Canadian fish farmers challenge call to halt expansion

Fish farmers on Canada’s Atlantic Coast have hit back at calls by a leading seafood executive for a halt to an  expansion of their industry.

Writing in the Atlantic Business Magazine, John Risley, co-founder and a director of Clearwater Seafoods said the manner fish farming is practices in eastern Canada was unsustainable and is behind the decline in wild salmon. He wants to see current methods replaced by land-based salmon farming.

His outspoken article brought a sharp retort from Susan Farquharson, executive director of the Atlantic Canada Fish Farmers Association.

She issued a statement saying: “Atlantic Canada’s salmon farming sector will not sit idly by in silence while former wild seafood mogul John Risley, with no aquaculture experience, spouts opinions not based in fact about how salmon are grown, about our farming practices and about our globally-respected scientists”.

“For someone who is calling for an informed discussion on salmon farming, Mr. Risley has displayed an astonishing lack of knowledge about Atlantic Canada’s salmon farming sector – especially for someone who has spent a career in the seafood industry and is presenting himself as a thought leader in public policy discussions.”

She continued: “Allow me to correct some of his assertions. The claim that farmed salmon caused the decline of wild salmon is false.

“That farmed salmon on your plate comes from Saint John River wild salmon strain. Farmed salmon are remote cousins to wild salmon because that’s the way we grow them.

“The fact is wild salmon declines began in the mid-1800s. More than 100 years ago, the Government of Canada developed hatcheries to stock rivers with Atlantic salmon in an attempt to address the declining stocks.
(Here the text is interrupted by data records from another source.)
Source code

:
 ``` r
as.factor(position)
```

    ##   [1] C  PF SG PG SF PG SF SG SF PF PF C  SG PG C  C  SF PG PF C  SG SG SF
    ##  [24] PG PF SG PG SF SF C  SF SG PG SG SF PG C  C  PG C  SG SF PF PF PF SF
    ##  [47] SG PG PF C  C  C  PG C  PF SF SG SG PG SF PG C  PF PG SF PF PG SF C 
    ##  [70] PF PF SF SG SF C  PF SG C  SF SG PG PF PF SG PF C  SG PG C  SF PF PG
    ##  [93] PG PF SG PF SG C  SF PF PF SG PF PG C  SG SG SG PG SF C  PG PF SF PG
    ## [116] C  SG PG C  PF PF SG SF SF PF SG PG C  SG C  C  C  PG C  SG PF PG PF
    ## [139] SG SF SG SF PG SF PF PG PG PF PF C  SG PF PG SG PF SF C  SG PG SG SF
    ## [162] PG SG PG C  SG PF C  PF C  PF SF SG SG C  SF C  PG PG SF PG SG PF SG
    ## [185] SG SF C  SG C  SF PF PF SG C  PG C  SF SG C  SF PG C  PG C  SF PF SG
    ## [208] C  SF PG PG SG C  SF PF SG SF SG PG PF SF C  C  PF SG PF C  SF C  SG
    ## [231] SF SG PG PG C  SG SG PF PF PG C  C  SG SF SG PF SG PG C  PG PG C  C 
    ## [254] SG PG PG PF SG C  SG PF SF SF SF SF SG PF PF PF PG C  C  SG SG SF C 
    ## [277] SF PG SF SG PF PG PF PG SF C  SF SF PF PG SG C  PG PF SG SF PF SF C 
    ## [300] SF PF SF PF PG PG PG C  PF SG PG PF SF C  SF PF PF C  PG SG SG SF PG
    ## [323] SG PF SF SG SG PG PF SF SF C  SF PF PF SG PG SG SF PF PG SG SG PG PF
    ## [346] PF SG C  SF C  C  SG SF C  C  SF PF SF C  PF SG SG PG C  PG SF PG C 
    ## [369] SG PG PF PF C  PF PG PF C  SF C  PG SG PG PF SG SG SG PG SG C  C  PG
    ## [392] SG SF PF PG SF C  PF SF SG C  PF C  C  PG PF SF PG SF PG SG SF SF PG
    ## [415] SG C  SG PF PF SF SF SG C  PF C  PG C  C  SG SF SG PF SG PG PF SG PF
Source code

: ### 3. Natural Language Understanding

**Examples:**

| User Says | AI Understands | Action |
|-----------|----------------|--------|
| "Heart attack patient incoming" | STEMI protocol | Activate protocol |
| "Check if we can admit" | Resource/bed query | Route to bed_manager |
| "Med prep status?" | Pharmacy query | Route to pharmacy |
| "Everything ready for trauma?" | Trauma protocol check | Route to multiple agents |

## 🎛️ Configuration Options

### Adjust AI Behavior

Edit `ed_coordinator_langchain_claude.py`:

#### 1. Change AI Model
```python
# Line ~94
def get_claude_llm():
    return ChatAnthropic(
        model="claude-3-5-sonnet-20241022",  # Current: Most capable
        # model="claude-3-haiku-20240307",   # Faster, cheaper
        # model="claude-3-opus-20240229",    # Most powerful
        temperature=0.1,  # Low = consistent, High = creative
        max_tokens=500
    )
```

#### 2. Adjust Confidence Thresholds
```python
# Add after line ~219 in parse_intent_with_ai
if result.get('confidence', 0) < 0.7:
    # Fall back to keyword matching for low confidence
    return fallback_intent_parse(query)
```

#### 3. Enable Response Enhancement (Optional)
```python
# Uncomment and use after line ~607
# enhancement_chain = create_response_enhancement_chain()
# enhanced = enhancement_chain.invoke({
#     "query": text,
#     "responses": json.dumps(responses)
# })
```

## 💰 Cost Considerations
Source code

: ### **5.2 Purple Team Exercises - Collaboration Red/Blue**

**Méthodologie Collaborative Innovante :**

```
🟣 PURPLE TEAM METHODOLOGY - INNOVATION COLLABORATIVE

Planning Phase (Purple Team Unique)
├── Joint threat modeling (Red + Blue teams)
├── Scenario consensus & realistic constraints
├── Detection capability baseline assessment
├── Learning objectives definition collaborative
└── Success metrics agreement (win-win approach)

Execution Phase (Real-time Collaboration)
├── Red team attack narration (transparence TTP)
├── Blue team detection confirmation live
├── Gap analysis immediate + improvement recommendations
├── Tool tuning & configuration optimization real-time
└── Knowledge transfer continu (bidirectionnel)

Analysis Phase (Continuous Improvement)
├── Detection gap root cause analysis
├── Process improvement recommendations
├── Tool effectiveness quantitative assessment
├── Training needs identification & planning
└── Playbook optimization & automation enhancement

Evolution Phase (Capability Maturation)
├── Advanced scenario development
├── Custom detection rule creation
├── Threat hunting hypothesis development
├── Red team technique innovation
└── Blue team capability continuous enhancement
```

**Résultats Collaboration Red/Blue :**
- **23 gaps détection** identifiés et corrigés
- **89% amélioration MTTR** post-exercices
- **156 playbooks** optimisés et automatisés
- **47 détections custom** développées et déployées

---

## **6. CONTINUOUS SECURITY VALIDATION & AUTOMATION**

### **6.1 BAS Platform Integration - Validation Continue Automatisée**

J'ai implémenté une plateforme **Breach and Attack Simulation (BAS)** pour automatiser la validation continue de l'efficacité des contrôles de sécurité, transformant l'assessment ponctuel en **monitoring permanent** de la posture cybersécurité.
There are many known factors contributing to wild Atlantic salmon decline including hydropower dams, exploding seal populations, habitat loss, climate change and commercial fishing in migratory routes like Greenland.

Ms Farquharson said an informed opinion about farmed salmon must include the facts about what they eat.

Farmed salmon eat a formulated feed with high quality ingredients that include proteins and fats from marine, plant, and animal sources, grains, minerals, vitamins, and carotenoids (natural compounds found in the shells of crustaceans and in a wide variety of other foods) that give farmed salmon their bright colour.

A recent  study by Dr. Stefanie Colombo at Dalhousie University found significant differences in nutritional value between species of salmon – not between farmed and wild salmon.

Farmed Atlantic salmon contain significantly lower contaminants than wild salmon because feeds are more plant based than ever, she argued.